Activity =>
Each record must appear in your answer exactly as it does below.

Data shown =>
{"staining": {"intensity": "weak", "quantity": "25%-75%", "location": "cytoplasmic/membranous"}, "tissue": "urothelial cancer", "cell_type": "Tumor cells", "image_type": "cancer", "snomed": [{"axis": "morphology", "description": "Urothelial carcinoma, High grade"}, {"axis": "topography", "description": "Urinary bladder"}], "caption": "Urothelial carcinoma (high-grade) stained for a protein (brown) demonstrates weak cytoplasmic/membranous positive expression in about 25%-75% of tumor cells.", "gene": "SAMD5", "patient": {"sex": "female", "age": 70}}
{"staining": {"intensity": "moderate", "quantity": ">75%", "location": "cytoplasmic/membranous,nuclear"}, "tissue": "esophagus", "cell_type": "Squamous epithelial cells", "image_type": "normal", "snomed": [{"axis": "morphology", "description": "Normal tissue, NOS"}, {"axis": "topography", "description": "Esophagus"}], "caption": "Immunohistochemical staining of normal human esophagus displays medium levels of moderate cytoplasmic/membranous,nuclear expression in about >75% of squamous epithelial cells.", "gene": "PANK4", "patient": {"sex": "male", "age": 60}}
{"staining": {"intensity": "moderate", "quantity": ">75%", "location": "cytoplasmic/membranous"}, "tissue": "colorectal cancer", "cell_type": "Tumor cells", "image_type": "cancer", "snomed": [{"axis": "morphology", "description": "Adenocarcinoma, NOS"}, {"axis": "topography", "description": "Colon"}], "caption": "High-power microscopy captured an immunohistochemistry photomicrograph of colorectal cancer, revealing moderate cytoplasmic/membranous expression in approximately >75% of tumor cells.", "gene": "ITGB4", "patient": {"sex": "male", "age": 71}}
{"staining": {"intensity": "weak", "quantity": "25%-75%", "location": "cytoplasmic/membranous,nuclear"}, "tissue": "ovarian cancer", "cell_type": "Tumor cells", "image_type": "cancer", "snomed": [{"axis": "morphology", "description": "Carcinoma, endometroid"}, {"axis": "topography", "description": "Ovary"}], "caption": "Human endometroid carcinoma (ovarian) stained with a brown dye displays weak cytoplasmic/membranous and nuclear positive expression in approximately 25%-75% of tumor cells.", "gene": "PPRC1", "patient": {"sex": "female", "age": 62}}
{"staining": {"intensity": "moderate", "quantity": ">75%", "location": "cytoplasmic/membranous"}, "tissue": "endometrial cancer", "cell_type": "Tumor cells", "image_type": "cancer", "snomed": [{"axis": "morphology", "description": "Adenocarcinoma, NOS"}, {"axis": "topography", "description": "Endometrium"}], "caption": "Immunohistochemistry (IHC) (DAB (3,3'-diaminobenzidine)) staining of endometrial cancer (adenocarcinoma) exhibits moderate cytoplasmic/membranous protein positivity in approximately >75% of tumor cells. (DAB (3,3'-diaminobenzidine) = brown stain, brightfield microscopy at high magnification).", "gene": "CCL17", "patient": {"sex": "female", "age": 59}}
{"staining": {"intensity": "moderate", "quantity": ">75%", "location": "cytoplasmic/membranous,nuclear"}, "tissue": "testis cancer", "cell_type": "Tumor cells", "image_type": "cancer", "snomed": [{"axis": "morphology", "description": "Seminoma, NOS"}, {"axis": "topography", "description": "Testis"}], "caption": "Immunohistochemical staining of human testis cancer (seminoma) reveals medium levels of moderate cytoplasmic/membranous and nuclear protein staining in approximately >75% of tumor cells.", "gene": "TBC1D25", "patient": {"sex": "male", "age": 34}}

Response below =>
{"staining": {"intensity": "weak", "quantity": "25%-75%", "location": "cytoplasmic/membranous"}, "tissue": "urothelial cancer", "cell_type": "Tumor cells", "image_type": "cancer", "snomed": [{"axis": "morphology", "description": "Urothelial carcinoma, High grade"}, {"axis": "topography", "description": "Urinary bladder"}], "caption": "Urothelial carcinoma (high-grade) stained for a protein (brown) demonstrates weak cytoplasmic/membranous positive expression in about 25%-75% of tumor cells.", "gene": "SAMD5", "patient": {"sex": "female", "age": 70}}
{"staining": {"intensity": "moderate", "quantity": ">75%", "location": "cytoplasmic/membranous,nuclear"}, "tissue": "esophagus", "cell_type": "Squamous epithelial cells", "image_type": "normal", "snomed": [{"axis": "morphology", "description": "Normal tissue, NOS"}, {"axis": "topography", "description": "Esophagus"}], "caption": "Immunohistochemical staining of normal human esophagus displays medium levels of moderate cytoplasmic/membranous,nuclear expression in about >75% of squamous epithelial cells.", "gene": "PANK4", "patient": {"sex": "male", "age": 60}}
{"staining": {"intensity": "moderate", "quantity": ">75%", "location": "cytoplasmic/membranous"}, "tissue": "colorectal cancer", "cell_type": "Tumor cells", "image_type": "cancer", "snomed": [{"axis": "morphology", "description": "Adenocarcinoma, NOS"}, {"axis": "topography", "description": "Colon"}], "caption": "High-power microscopy captured an immunohistochemistry photomicrograph of colorectal cancer, revealing moderate cytoplasmic/membranous expression in approximately >75% of tumor cells.", "gene": "ITGB4", "patient": {"sex": "male", "age": 71}}
{"staining": {"intensity": "weak", "quantity": "25%-75%", "location": "cytoplasmic/membranous,nuclear"}, "tissue": "ovarian cancer", "cell_type": "Tumor cells", "image_type": "cancer", "snomed": [{"axis": "morphology", "description": "Carcinoma, endometroid"}, {"axis": "topography", "description": "Ovary"}], "caption": "Human endometroid carcinoma (ovarian) stained with a brown dye displays weak cytoplasmic/membranous and nuclear positive expression in approximately 25%-75% of tumor cells.", "gene": "PPRC1", "patient": {"sex": "female", "age": 62}}
{"staining": {"intensity": "moderate", "quantity": ">75%", "location": "cytoplasmic/membranous"}, "tissue": "endometrial cancer", "cell_type": "Tumor cells", "image_type": "cancer", "snomed": [{"axis": "morphology", "description": "Adenocarcinoma, NOS"}, {"axis": "topography", "description": "Endometrium"}], "caption": "Immunohistochemistry (IHC) (DAB (3,3'-diaminobenzidine)) staining of endometrial cancer (adenocarcinoma) exhibits moderate cytoplasmic/membranous protein positivity in approximately >75% of tumor cells. (DAB (3,3'-diaminobenzidine) = brown stain, brightfield microscopy at high magnification).", "gene": "CCL17", "patient": {"sex": "female", "age": 59}}
{"staining": {"intensity": "moderate", "quantity": ">75%", "location": "cytoplasmic/membranous,nuclear"}, "tissue": "testis cancer", "cell_type": "Tumor cells", "image_type": "cancer", "snomed": [{"axis": "morphology", "description": "Seminoma, NOS"}, {"axis": "topography", "description": "Testis"}], "caption": "Immunohistochemical staining of human testis cancer (seminoma) reveals medium levels of moderate cytoplasmic/membranous and nuclear protein staining in approximately >75% of tumor cells.", "gene": "TBC1D25", "patient": {"sex": "male", "age": 34}}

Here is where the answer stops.